**Extracted data:**

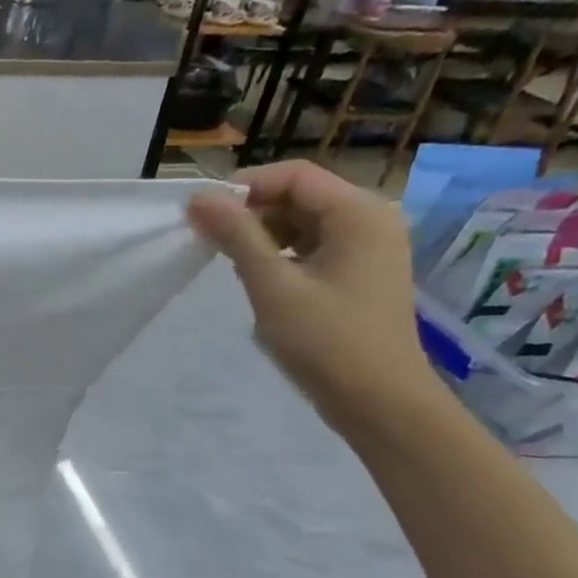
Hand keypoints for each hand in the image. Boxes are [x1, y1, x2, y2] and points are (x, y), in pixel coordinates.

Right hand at [188, 161, 438, 434]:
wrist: (379, 402)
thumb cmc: (326, 340)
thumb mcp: (272, 285)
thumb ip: (236, 236)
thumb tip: (198, 199)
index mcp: (359, 213)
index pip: (294, 175)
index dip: (244, 187)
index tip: (202, 214)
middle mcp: (370, 220)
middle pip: (300, 195)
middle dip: (251, 212)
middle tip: (209, 240)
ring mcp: (368, 249)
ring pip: (303, 222)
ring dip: (263, 234)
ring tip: (230, 262)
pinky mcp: (359, 274)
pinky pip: (312, 247)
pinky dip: (281, 254)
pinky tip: (259, 279)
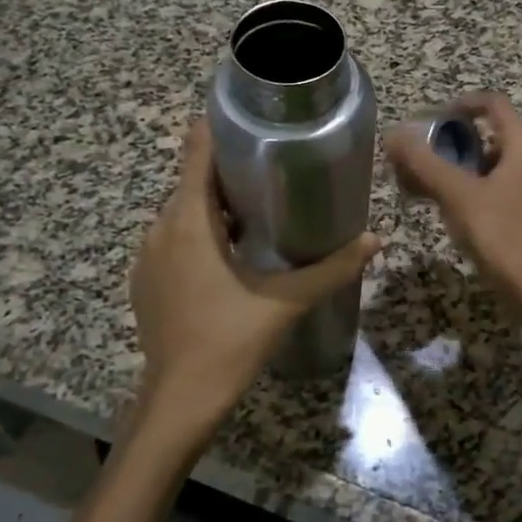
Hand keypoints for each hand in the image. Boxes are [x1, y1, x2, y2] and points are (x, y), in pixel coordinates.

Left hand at [129, 119, 381, 450]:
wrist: (179, 399)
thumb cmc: (230, 341)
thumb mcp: (286, 301)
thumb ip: (332, 268)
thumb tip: (376, 240)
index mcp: (189, 221)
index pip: (196, 153)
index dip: (218, 129)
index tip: (251, 121)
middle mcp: (160, 228)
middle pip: (192, 182)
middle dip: (230, 173)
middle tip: (274, 170)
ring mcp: (147, 256)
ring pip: (182, 213)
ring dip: (215, 208)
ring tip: (258, 211)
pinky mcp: (145, 280)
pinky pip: (172, 240)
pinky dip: (198, 236)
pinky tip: (229, 256)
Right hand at [383, 92, 521, 317]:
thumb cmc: (503, 238)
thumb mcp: (457, 197)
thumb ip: (424, 164)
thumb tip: (394, 134)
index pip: (496, 105)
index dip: (464, 104)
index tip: (435, 119)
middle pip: (497, 143)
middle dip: (459, 150)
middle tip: (428, 169)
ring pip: (504, 175)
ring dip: (471, 178)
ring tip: (440, 200)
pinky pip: (513, 200)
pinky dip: (487, 201)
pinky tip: (468, 227)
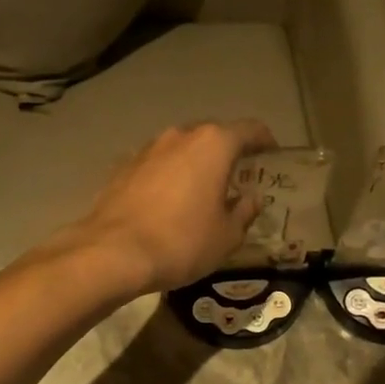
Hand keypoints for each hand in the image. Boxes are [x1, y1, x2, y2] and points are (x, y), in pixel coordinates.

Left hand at [57, 121, 276, 295]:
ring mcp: (147, 149)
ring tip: (202, 191)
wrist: (112, 253)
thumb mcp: (227, 235)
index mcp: (213, 144)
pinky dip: (168, 176)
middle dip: (228, 153)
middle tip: (238, 178)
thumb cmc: (182, 241)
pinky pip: (157, 165)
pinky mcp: (123, 167)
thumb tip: (251, 199)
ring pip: (181, 149)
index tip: (272, 156)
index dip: (265, 141)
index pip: (250, 130)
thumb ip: (244, 212)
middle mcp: (180, 136)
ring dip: (195, 164)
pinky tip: (168, 202)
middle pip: (213, 135)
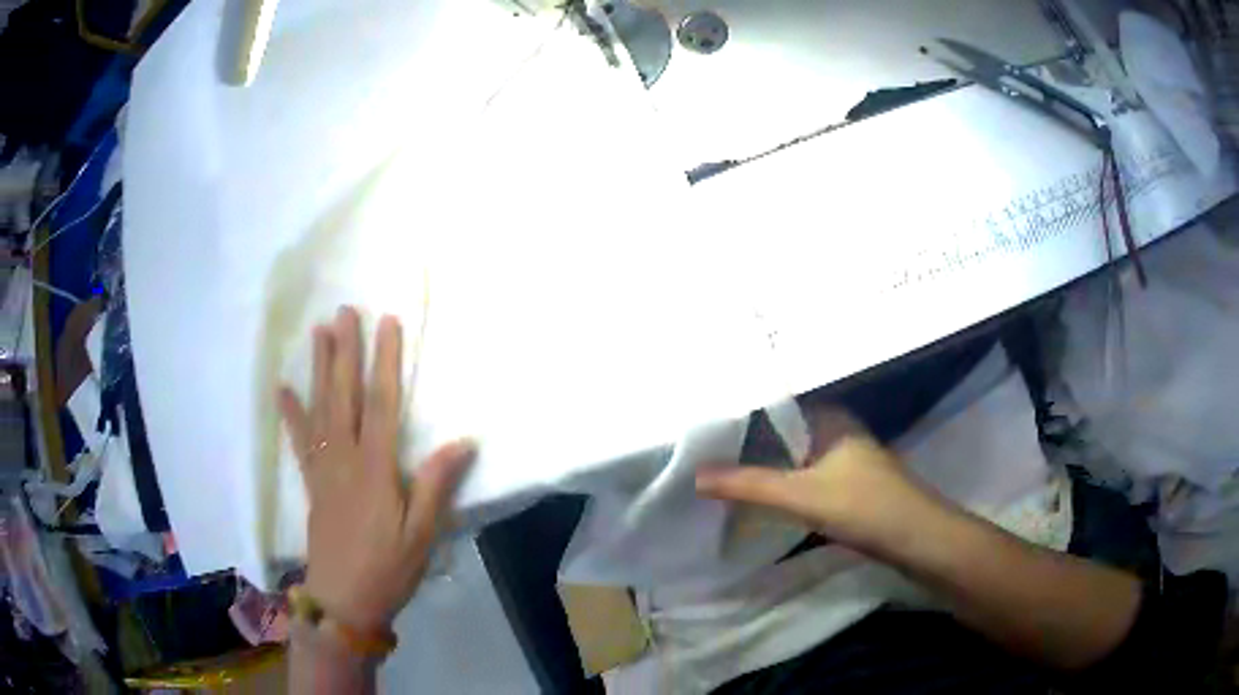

**What to work on:** What is needed is every line of the data above, set down exactly but with the images left out.

**Task answer:**
Hand keypoints for each hand in the image. Boxes are [x1, y1, x2, y2] and points are (x, y), in pixel coordinates.

Right hand at [188, 161, 438, 434]:
wrist: (379, 402)
thumb cmc: (326, 340)
thumb mcp: (272, 285)
thumb ip: (236, 236)
thumb tip: (198, 199)
index mcp: (359, 213)
index pip: (294, 175)
index dip: (244, 187)
index tip: (202, 214)
middle mcp: (370, 220)
middle pip: (300, 195)
middle dip: (251, 212)
middle tip: (209, 240)
ring mcp: (368, 249)
ring pip: (303, 222)
ring dip: (263, 234)
ring tip: (230, 262)
pinky mcp: (359, 274)
pinky pip: (312, 247)
pinky dip: (281, 254)
pinky tip: (259, 279)
Hand keypoints for each hand in the image. Boxes are [x1, y1, x2, y2] and points are (x, y), in pixel coordinates.

Left hand at [129, 119, 381, 450]:
wrist: (179, 399)
thumb cmc: (230, 341)
thumb mcp: (286, 301)
thumb ip: (332, 268)
thumb tip: (376, 240)
index mcp: (189, 221)
index pip: (196, 153)
index dip: (218, 129)
index tip: (251, 121)
middle mcp: (160, 228)
middle pip: (192, 182)
middle dip: (230, 173)
middle tip: (274, 170)
ring mcp: (147, 256)
ring pip: (182, 213)
ring dip: (215, 208)
ring tip: (258, 211)
pinky mcp: (145, 280)
pinky pip: (172, 240)
pinky dip: (198, 236)
pinky tip: (229, 256)
Right hand at [383, 92, 521, 317]:
thumb cmc: (503, 238)
thumb mcp: (457, 197)
thumb ip: (424, 164)
thumb tip: (394, 134)
index pip: (496, 105)
index dip: (464, 104)
index tip: (435, 119)
middle pip: (497, 143)
middle dip: (459, 150)
middle tip: (428, 169)
ring pip: (504, 175)
ring dip: (471, 178)
ring tip: (440, 200)
pinky pip: (513, 200)
pinky dip: (487, 201)
pinky tip: (468, 227)
Hand keypoints for each hand in the image. Boxes are [x1, y1, x2, y2] and points are (x, y), in pixel coordinates.

Left hand at [57, 121, 276, 295]:
ring mcp: (147, 149)
ring tip: (202, 191)
wrist: (112, 253)
thumb mcp: (227, 235)
index mcp: (213, 144)
pinky dip: (168, 176)
middle dip: (228, 153)
middle tip: (238, 178)
thumb cmc: (182, 241)
pinky pip: (157, 165)
pinky mcp: (123, 167)
thumb tip: (251, 199)
ring pip: (181, 149)
index tip: (272, 156)
index dip: (265, 141)
index pip: (250, 130)
thumb ip: (244, 212)
middle mcp: (180, 136)
ring dip: (195, 164)
pinky tip: (168, 202)
middle pip: (213, 135)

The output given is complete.